• [Work order] Every line that includes the word "coffee" needs to be copied from the listing.

• [Data]
━━━━━━
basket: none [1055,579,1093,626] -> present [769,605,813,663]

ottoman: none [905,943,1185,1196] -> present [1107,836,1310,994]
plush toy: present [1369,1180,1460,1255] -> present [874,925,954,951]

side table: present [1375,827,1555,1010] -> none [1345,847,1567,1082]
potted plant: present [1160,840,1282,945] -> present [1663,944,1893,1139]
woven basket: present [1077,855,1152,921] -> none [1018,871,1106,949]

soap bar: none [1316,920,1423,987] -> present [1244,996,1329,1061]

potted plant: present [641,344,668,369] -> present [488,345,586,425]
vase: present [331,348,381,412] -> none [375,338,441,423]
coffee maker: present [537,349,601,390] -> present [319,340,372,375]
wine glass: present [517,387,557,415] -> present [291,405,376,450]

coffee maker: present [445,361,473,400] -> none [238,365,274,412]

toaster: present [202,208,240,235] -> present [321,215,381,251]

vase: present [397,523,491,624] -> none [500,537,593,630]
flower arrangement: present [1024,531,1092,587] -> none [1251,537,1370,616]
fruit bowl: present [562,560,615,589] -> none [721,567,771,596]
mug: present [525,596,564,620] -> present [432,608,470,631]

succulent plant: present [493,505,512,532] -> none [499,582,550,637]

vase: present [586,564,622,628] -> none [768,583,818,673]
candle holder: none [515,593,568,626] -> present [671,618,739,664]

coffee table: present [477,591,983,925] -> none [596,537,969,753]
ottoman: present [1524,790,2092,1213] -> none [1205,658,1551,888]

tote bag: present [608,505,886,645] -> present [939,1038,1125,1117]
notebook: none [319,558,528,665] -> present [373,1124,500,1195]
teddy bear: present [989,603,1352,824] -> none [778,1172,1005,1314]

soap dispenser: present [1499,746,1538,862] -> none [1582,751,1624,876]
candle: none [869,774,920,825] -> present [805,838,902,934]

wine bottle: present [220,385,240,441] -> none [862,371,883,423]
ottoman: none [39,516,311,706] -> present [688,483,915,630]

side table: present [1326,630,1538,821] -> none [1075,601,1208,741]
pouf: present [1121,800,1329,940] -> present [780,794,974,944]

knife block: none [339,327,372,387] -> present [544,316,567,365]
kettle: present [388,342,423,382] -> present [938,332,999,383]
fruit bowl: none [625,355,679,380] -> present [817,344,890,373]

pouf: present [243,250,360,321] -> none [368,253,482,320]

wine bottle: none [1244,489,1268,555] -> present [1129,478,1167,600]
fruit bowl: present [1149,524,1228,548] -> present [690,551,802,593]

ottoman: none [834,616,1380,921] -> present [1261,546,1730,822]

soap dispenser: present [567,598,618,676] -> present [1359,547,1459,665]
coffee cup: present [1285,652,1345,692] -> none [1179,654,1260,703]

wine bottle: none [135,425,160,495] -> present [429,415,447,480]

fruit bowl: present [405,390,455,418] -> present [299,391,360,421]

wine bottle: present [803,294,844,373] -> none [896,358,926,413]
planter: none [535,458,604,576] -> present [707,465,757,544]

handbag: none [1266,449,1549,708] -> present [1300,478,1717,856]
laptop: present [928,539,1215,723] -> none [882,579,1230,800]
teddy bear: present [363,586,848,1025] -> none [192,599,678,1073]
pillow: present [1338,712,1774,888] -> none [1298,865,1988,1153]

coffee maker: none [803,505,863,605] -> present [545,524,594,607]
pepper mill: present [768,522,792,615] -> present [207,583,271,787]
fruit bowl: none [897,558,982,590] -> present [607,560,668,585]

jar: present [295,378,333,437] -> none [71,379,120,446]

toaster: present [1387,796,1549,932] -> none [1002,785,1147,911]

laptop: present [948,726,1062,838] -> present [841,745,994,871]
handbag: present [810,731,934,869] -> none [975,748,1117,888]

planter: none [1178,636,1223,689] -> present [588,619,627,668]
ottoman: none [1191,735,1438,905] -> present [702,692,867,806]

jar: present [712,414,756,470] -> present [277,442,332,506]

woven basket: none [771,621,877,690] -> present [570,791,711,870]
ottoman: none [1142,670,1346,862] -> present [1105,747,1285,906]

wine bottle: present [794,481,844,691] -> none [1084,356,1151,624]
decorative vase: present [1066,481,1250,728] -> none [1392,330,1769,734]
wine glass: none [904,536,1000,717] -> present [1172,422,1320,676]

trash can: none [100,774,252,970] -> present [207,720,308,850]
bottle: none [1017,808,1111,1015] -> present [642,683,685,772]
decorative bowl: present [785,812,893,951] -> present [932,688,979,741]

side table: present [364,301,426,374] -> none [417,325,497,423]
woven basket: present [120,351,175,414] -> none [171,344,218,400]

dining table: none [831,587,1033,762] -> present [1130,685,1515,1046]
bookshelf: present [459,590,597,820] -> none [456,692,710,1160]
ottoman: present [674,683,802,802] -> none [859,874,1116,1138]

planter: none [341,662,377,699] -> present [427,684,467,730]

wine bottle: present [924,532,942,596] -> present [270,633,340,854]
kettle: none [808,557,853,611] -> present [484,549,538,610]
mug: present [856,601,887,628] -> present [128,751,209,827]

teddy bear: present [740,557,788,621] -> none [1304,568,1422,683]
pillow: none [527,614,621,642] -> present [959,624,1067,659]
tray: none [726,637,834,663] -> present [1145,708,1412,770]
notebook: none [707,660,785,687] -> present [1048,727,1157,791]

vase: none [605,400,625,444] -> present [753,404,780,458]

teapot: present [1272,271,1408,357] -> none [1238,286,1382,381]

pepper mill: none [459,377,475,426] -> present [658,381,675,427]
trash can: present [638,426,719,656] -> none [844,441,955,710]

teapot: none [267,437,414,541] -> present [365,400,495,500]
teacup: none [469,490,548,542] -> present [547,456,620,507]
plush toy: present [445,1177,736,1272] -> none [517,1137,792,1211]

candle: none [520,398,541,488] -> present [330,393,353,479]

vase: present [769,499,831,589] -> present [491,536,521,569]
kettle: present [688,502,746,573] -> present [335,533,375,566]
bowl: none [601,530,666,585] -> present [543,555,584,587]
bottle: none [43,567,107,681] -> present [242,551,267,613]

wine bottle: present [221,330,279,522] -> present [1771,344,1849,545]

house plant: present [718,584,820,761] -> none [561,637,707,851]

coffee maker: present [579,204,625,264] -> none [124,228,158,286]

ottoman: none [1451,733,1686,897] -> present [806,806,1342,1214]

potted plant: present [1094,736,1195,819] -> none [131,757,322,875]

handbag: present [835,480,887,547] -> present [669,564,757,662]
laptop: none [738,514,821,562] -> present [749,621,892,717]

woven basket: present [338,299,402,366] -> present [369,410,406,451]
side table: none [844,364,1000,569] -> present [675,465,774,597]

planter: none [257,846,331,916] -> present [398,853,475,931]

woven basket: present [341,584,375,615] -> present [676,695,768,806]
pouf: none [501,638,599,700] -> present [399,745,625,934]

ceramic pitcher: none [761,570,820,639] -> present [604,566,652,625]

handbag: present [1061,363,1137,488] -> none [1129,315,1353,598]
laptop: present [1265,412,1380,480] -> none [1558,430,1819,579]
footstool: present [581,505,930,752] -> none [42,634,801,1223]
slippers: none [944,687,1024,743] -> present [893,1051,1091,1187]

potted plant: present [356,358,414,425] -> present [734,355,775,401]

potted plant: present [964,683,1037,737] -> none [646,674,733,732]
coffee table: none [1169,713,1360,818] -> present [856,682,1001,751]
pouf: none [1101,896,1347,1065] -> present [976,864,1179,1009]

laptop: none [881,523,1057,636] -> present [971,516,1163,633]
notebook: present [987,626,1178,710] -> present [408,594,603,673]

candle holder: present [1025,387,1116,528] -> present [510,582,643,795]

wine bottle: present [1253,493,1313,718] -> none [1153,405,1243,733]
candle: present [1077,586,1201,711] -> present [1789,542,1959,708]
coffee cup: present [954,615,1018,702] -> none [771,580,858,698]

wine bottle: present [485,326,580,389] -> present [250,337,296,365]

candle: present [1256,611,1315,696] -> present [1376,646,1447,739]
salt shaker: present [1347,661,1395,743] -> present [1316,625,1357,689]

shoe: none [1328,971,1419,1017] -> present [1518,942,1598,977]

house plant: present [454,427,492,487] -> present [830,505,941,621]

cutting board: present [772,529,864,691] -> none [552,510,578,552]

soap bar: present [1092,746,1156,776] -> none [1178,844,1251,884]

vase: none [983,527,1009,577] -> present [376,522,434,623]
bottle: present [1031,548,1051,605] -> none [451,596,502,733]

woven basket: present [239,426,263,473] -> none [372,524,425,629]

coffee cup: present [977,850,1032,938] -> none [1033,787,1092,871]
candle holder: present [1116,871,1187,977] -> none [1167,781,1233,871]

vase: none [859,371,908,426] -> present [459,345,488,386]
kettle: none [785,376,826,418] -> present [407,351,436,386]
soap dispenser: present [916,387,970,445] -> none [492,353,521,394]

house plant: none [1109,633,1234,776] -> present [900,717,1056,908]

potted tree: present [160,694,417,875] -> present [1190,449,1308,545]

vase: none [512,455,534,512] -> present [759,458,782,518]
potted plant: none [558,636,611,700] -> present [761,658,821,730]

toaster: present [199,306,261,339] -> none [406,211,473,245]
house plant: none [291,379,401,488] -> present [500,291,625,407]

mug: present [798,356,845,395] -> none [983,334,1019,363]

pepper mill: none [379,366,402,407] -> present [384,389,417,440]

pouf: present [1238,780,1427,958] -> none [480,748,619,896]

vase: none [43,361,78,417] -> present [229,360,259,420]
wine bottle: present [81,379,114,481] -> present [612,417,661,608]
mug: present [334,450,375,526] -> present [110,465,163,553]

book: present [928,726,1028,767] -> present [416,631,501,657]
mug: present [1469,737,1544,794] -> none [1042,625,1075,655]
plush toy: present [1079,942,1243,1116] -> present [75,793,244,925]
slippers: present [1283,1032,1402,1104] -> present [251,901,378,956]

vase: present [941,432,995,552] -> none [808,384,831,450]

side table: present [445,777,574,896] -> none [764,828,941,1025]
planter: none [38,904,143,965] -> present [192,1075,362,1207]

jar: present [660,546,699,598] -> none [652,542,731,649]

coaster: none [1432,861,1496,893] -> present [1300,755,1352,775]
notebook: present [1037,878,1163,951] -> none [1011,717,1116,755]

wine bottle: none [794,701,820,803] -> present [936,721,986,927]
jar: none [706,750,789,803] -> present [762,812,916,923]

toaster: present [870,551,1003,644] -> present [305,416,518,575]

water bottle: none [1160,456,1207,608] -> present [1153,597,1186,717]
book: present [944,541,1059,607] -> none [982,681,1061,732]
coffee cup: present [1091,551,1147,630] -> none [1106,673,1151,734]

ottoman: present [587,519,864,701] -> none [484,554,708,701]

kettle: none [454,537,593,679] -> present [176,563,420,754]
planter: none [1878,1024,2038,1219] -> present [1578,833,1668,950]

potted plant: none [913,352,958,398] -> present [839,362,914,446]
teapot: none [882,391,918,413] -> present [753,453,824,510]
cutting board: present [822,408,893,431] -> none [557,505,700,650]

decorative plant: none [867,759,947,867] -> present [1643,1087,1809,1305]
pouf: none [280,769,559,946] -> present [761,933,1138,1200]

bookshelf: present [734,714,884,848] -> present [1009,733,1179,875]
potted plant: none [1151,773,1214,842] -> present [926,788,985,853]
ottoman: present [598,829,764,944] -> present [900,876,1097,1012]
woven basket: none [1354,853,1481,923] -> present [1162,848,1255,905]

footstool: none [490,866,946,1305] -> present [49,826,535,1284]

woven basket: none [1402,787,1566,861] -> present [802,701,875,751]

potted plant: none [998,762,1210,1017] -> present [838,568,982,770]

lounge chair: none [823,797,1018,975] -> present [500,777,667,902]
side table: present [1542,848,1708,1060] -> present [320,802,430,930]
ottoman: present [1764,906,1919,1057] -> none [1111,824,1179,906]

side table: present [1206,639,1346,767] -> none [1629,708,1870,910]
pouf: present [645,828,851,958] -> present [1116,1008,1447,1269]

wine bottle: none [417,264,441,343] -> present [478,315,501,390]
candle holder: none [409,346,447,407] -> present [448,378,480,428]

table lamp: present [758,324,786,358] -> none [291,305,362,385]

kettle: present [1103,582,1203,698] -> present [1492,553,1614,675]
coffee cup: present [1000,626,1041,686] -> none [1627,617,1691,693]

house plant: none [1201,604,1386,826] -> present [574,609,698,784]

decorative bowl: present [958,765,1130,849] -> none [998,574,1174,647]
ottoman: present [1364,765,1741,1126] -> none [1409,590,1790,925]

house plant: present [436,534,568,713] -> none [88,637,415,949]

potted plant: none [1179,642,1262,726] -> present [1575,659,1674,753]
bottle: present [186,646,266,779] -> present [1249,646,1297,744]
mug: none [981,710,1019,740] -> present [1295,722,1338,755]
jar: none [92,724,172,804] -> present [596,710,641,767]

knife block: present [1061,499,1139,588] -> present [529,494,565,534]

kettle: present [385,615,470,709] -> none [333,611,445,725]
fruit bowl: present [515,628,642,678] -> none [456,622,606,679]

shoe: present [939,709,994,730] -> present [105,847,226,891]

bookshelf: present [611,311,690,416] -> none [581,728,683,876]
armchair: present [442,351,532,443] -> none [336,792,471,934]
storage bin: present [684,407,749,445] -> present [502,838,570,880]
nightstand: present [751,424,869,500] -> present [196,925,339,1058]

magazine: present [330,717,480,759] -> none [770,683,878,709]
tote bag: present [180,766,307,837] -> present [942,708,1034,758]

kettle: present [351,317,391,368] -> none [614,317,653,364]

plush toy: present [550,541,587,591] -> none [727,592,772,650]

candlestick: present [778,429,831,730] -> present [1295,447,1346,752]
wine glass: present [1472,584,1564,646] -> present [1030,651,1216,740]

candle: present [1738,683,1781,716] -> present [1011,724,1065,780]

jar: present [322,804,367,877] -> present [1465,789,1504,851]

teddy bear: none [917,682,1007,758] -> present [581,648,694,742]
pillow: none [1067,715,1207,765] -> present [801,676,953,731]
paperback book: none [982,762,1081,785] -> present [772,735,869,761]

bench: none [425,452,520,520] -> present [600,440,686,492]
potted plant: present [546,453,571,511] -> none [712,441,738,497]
━━━━━━
• [Result of this task]
coffee maker: present [537,349,601,390] -> present [319,340,372,375]
coffee maker: present [445,361,473,400] -> none [238,365,274,412]
coffee table: present [477,591,983,925] -> none [596,537,969,753]
coffee cup: present [1285,652,1345,692] -> none [1179,654,1260,703]
coffee maker: none [803,505,863,605] -> present [545,524,594,607]
coffee maker: present [579,204,625,264] -> none [124,228,158,286]
coffee table: none [1169,713,1360,818] -> present [856,682,1001,751]
coffee cup: present [954,615,1018,702] -> none [771,580,858,698]
coffee cup: present [977,850,1032,938] -> none [1033,787,1092,871]
coffee cup: present [1091,551,1147,630] -> none [1106,673,1151,734]
coffee cup: present [1000,626,1041,686] -> none [1627,617,1691,693]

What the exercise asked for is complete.